● Exercise description: Search the data for the word "trigger" and copy out every line that has it.

···

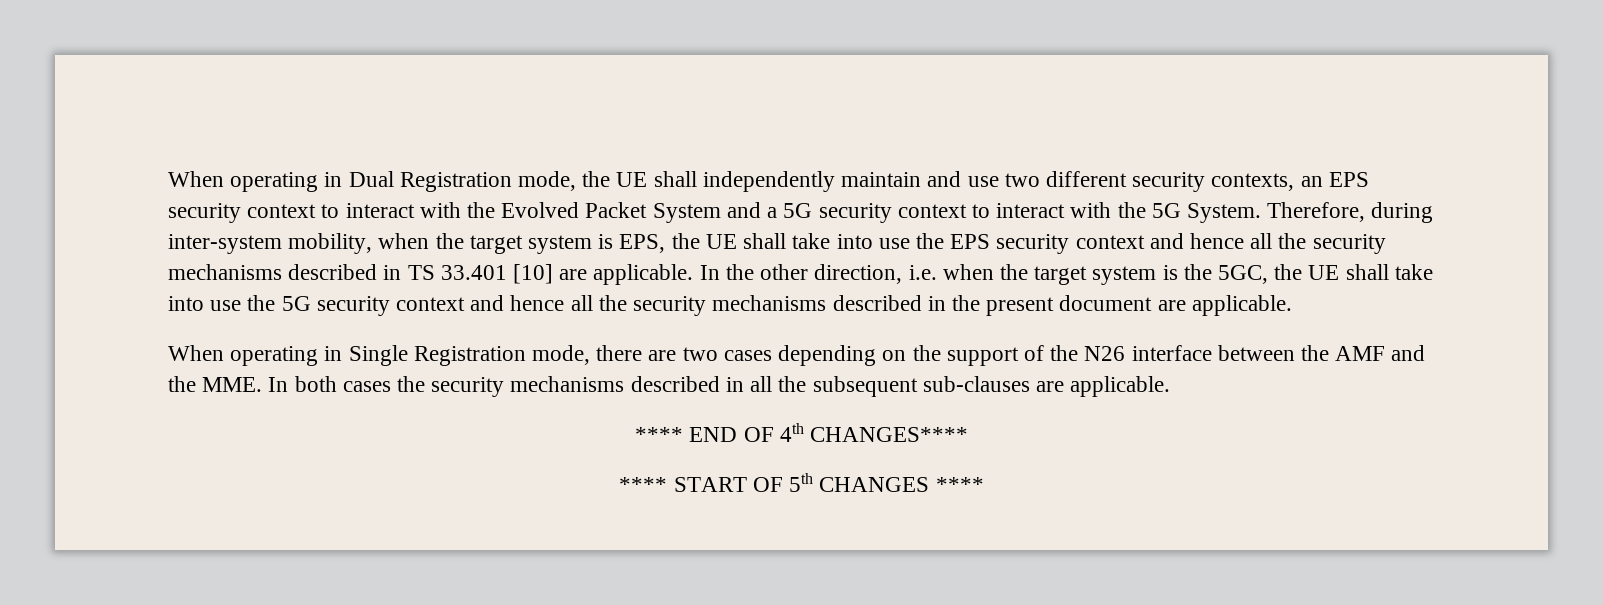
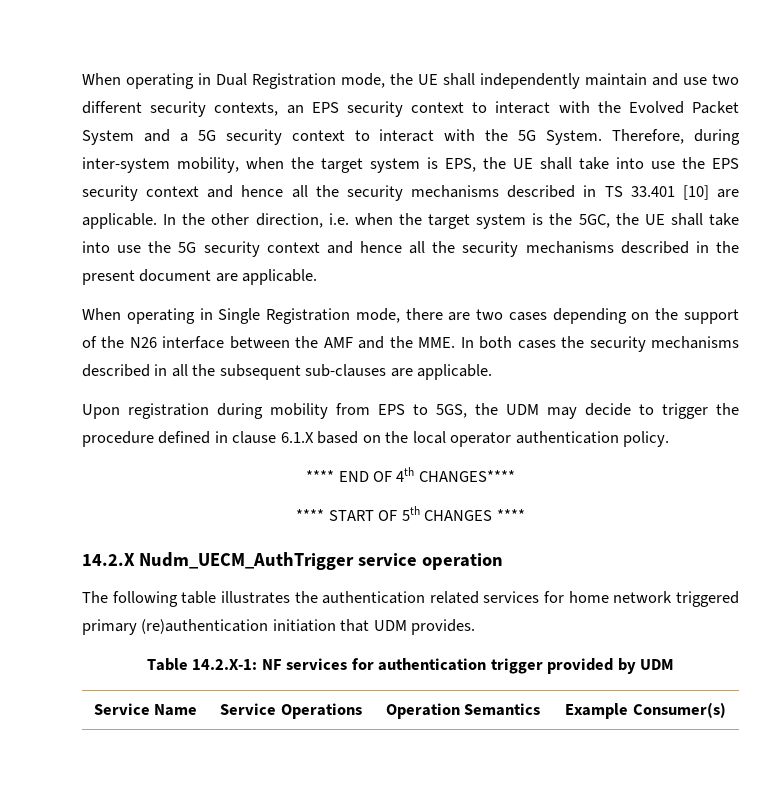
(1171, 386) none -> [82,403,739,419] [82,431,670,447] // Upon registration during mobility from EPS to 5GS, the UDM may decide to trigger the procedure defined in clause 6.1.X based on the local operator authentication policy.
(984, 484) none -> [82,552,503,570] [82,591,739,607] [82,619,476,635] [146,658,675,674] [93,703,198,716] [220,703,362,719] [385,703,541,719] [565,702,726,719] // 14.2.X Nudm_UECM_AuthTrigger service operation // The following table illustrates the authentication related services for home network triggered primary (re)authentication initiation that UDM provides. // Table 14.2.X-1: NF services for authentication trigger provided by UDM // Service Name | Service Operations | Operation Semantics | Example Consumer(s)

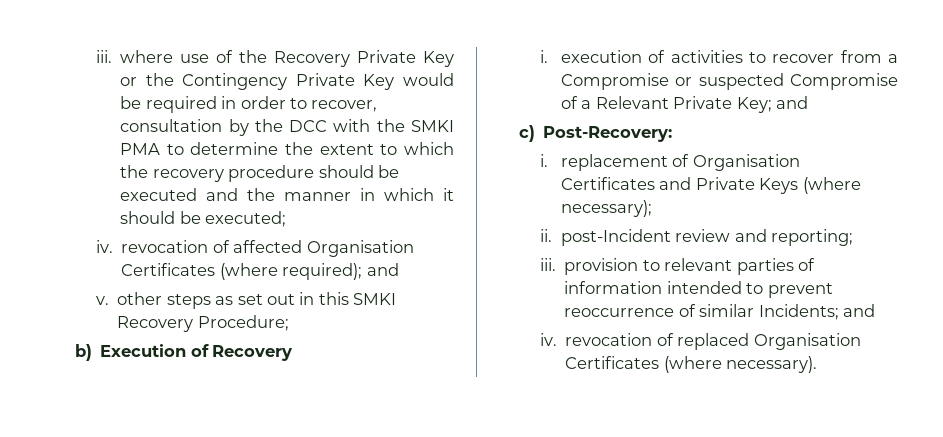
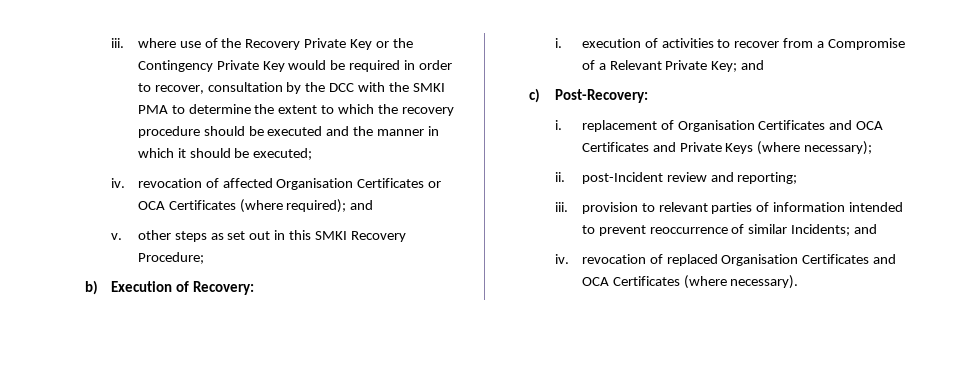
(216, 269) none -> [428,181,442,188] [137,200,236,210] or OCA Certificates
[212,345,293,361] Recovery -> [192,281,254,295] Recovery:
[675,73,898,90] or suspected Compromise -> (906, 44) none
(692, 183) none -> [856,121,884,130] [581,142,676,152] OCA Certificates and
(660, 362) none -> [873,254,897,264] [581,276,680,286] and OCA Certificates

···

● Solution to the exercise:
(1171, 386) none -> [82,403,739,419] [82,431,670,447] // Upon registration during mobility from EPS to 5GS, the UDM may decide to trigger the procedure defined in clause 6.1.X based on the local operator authentication policy.
(984, 484) none -> [82,552,503,570] [82,591,739,607] [82,619,476,635] [146,658,675,674] [93,703,198,716] [220,703,362,719] [385,703,541,719] [565,702,726,719] // 14.2.X Nudm_UECM_AuthTrigger service operation // The following table illustrates the authentication related services for home network triggered primary (re)authentication initiation that UDM provides. // Table 14.2.X-1: NF services for authentication trigger provided by UDM // Service Name | Service Operations | Operation Semantics | Example Consumer(s)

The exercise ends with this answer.